Marie-Françoise Gihousse
Éric-Emmanuel Schmitt: «Il n’y a pas de normalité en matière de sexualité»
eric_emmanuel_schmitt_jacques_duchateau_lavenir.jpg ©ÉdA – Jacques Duchateau

«Un jour, nous confie Éric-Emmanuel Schmitt, j’ai voulu envoyer un mot d’amour anonyme à quelqu’un. Pour moi c’était évident que cette personne me reconnaîtrait.
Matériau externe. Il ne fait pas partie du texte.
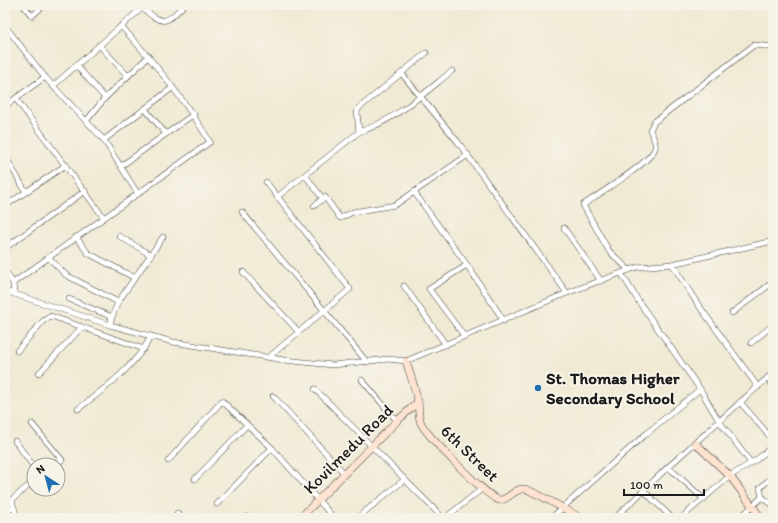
<svg xmlns="http://www.w3.org/2000/svg" width="778" height="523" viewBox="0 0 778 523" font-family="Itim,sans-serif">
<style>
.lines{fill:none;stroke-linecap:round;stroke-linejoin:round}
.street-casing{stroke:#3c3b38;stroke-width:6}
.secondary-casing{stroke:#3c3b38;stroke-width:8}
.street{stroke:#fff;stroke-width:5}
.secondary{stroke:#fee3d1;stroke-width:7}
.poi-dot{fill:#1f6fb2;stroke:#f7f3e8;stroke-width:1.5}
.labels{text-anchor:middle;dominant-baseline:central;stroke-width:4;stroke-linejoin:round;paint-order:stroke}
.poi-label{font-size:17px;font-weight:bold;fill:#1c1c1c;stroke:#f7f3e8;text-anchor:start}
.street-label{font-size:17px;fill:#1c1c1c;stroke:#f7f3e8}
</style>
<rect width="100%" height="100%" fill="#f7f3e8"/>
<filter id="ink" filterUnits="userSpaceOnUse"><feTurbulence type="fractalNoise" baseFrequency=".025" numOctaves="2"/><feDisplacementMap in="SourceGraphic" scale="8" xChannelSelector="R" yChannelSelector="G"/><feConvolveMatrix kernelMatrix="1 2 1 2 8 2 1 2 1" color-interpolation-filters="sRGB"/></filter>
<filter id="wash" filterUnits="userSpaceOnUse"><feTurbulence type="fractalNoise" baseFrequency=".012" numOctaves="4" result="noise"/><feDisplacementMap in="SourceGraphic" scale="16" xChannelSelector="R" yChannelSelector="G"/><feGaussianBlur stdDeviation="0.9" result="paint"/><feColorMatrix in="noise" values="0 0 0 0 0 0 0 0 0 0 0 0 0 0 0 0 0 1.4 0 .05"/><feComposite in="paint" operator="in"/></filter>
<g filter="url(#wash)">
<rect width="100%" height="100%" fill="#f0ead4"/>
</g>
<g filter="url(#ink)">
<g class="lines">
<defs>
<g id="street">
<path d="M23,5L32,16L44,5"/>
<path d="M142,8C164,26 165,24 184,5"/>
<path d="M5,26L45,77"/>
<path d="M99,45L128,76"/>
<path d="M76,65L105,98"/>
<path d="M402,74L458,142L567,293"/>
<path d="M53,86L104,140L138,194"/>
<path d="M16,99L104,218"/>
<path d="M5,106L45,77L53,86L142,8L140,5"/>
<path d="M145,109L166,134"/>
<path d="M87,120L105,98L149,56"/>
<path d="M359,132L357,112L359,108L426,53"/>
<path d="M104,140L172,88"/>
<path d="M5,156L26,192"/>
<path d="M121,166L194,114"/>
<path d="M305,175L323,199"/>
<path d="M266,182L350,289L269,357"/>
<path d="M414,192L468,155"/>
<path d="M277,197L359,132C394,121 423,94 452,71"/>
<path d="M5,206L66,165"/>
<path d="M314,206L325,197L340,218L353,212L395,205L414,192L467,265L504,321"/>
<path d="M242,212L367,362"/>
<path d="M564,228L601,281"/>
<path d="M119,236L151,255"/>
<path d="M76,237L88,253L135,278"/>
<path d="M5,248L85,191"/>
<path d="M48,257L66,275L118,302"/>
<path d="M672,264L697,303L758,387"/>
<path d="M629,270L609,251L583,205C596,196 652,162 655,148C657,143 652,135 650,130L654,122L754,45L773,47"/>
<path d="M5,271L13,283L14,294"/>
<path d="M243,272L299,332"/>
<path d="M13,283L210,142C185,100 154,62 121,26"/>
<path d="M404,286L446,345"/>
<path d="M5,291L110,325L173,342L284,360L333,365L388,359L406,361L567,293L629,270L638,267L672,264L773,241"/>
<path d="M69,299L112,317L110,325"/>
<path d="M732,313L773,282"/>
<path d="M112,317L118,302L163,237"/>
<path d="M465,337L429,289L467,265"/>
<path d="M751,343L773,325"/>
<path d="M17,351L43,321L51,316L144,349"/>
<path d="M39,373L82,327"/>
<path d="M768,378L773,386"/>
<path d="M362,380L397,421"/>
<path d="M315,389L443,518"/>
<path d="M700,389L719,421L751,463"/>
<path d="M273,396L344,473"/>
<path d="M740,402L773,440"/>
<path d="M78,409C104,389 136,366 151,336"/>
<path d="M32,424L62,460L55,465"/>
<path d="M15,441L34,467"/>
<path d="M168,461L222,401L272,448L334,518"/>
<path d="M668,467L704,499"/>
<path d="M773,476L760,488L762,497L773,505"/>
<path d="M195,479L247,425"/>
<path d="M644,491L672,518"/>
<path d="M217,504L272,448"/>
<path d="M5,513L14,507"/>
<path d="M177,513L182,518"/>
<path d="M247,517L249,518"/>
<path d="M17,518L12,501L14,498L34,481"/>
<path d="M357,518L404,480"/>
<path d="M445,518L483,488"/>
<path d="M551,518L647,433L700,389L639,302L621,273"/>
<path d="M615,518L668,467L773,373"/>
<path d="M681,518L730,476L756,460L773,446"/>
<path d="M740,518L762,497"/>
</g>
<g id="secondary">
<path d="M406,361C410,374 415,388 418,402C419,408 418,417 421,423C426,435 488,498 499,500C508,501 514,488 524,489C531,489 571,513 581,518"/>
<path d="M695,443L730,476L761,518"/>
<path d="M300,518L397,421L418,402"/>
</g>
</defs>
<use href="#street" class="street-casing"/>
<use href="#secondary" class="secondary-casing"/>
<use href="#street" class="street"/>
<use href="#secondary" class="secondary"/>
</g>
</g>
<circle class="poi-dot" cx="538" cy="388" r="4"/>
<g class="labels">
<g class="poi-label">
<text x="546" y="378">St. Thomas Higher<tspan x="546" dy="20">Secondary School</tspan></text>
</g>
<g class="street-label">
<text transform="translate(348 449) rotate(-45)">Kovilmedu Road</text>
<text transform="translate(470 453) rotate(44)">6th Street</text>
</g>
</g>
<rect width="778" height="523" fill="none" stroke="#f7f3e8" stroke-width="20"/>
<g transform="translate(46 477) rotate(324)"><circle r="19" fill="#f7f3e8" stroke="#9f9d96"/>
<path d="M0-3L7 15L0 10L-7 15Z" fill="#1f6fb2"/>
<text y="-6" font-size="11" font-weight="bold" text-anchor="middle" fill="#1c1c1c">N</text>
</g>
<path d="M624 489v6h80v-6" fill="none" stroke="#1c1c1c" stroke-width="2"/>
<text x="630" y="489" font-size="12" fill="#1c1c1c" stroke="#f7f3e8" stroke-width="3" paint-order="stroke">100 m</text>
</svg>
Puis je me suis dit qu’elle risquait de se jeter sur un autre (rires)… Je ne l’ai pas envoyé, l’anonymat peut être dangereux. » Mais si le désormais auteur belge n’a pas envoyé sa déclaration anonyme, elle n’a pas été perdue pour tout le monde et constitue le point de départ de son nouveau roman, Les perroquets de la place d’Arezzo. «Dans cette histoire, poursuit l’auteur, 15 à 20 personnes qui fréquentent toutes le même quartier, reçoivent un mot d’amour anonyme. Comment vont-ils réagir? À partir de là, je savais qu’ils allaient se croiser, que leurs destins allaient se mêler.»